Some athletes — especially those with large rib cages or limited thoracic mobility — simply can’t expand their diaphragm effectively in that position.
Solution: train posterior rib expansion and experiment with double breathing (two breaths per stroke) if your mechanics demand it.
The key is adaptability: you should be able to breathe effectively in any position — standing, seated, braced, or moving dynamically.
Movement-Specific Breathing Strategies
Every movement in CrossFit presents a different breathing challenge:
- Seated Breathing: Rowing, Echo Bike — diaphragm compressed, focus on rib expansion.
- Dynamic Breathing: Running, Double Unders — coordinate bracing and breath rhythm.
- Barbell Breathing: Overhead vs. Front Rack vs. Back Rack — find inhale/exhale windows that align with bracing phases.
- Prone Breathing: Burpees — plan when you’ll actually breathe.
And yes, add the belt variable — intra-abdominal pressure changes everything.
If you can breathe deep and fast, braced or relaxed, you’ve developed adaptable breathing — the kind that wins workouts.
How to Teach & Train Breathing
If you’re coaching or developing your own skill set:
- Start With Expansion
- Use the Breathe Way Better or balloon drills to train full lung volume.
- Focus on slow, deep breathing before layering on speed.
- Add Coordination Later
- Once deep breaths feel natural, practice rhythmic breathing at higher frequencies.
- Apply It In Movement
- Identify where in each movement you can inhale/exhale.
- Teach “transition breathing” — big, fast breaths between stations.
- Make It Habitual
- Integrate breath drills into warm-ups, cooldowns, or aerobic intervals.
- Use nose breathing or breath holds for awareness, not as competition habits.
Coaching Realities
Breathing faults aren’t as obvious as shallow squats or missed reps.
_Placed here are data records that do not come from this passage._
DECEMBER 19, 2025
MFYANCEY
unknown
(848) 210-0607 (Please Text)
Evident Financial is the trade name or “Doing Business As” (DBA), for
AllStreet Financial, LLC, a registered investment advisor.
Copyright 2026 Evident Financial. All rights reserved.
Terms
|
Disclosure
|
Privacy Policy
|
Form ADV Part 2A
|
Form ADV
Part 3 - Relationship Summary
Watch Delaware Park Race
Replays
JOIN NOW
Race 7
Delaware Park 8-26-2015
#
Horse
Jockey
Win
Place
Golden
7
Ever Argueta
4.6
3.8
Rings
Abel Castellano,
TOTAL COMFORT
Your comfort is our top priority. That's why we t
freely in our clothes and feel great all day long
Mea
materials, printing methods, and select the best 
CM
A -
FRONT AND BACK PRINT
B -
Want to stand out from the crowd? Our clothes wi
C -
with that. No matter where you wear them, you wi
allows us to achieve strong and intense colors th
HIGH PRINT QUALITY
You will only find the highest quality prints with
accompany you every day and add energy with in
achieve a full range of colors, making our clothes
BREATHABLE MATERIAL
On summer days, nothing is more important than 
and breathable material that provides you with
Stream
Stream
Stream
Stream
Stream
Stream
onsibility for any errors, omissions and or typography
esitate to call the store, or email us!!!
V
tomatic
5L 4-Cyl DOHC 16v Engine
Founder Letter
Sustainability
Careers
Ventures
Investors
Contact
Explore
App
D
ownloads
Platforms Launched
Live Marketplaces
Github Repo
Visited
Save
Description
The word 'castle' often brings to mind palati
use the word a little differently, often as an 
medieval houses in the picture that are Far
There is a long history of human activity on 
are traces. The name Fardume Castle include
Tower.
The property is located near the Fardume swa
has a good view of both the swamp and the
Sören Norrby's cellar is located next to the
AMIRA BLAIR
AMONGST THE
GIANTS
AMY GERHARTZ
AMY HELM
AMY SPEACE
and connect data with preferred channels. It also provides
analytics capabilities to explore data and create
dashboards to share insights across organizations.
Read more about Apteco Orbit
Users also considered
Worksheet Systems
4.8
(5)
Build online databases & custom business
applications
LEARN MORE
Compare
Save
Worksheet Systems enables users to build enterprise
Music, chaos, and movement make it hard to spot.
Ask better questions instead:
- “Why did you slow down?”
- “Did you feel like you couldn’t catch your breath or like your legs were failing?”
If the answer is “I felt like I was suffocating,” you’re looking at a breathing problem.
Final Takeaway
You can’t outwork poor breathing.
- Bigger breaths unlock more usable oxygen.
- Expansion training builds the foundation for efficient, high-rate breathing.
- Movement-specific adaptation ensures your lungs keep up with your muscles.
Start slow. Build control. Then, breathe fast — and breathe well.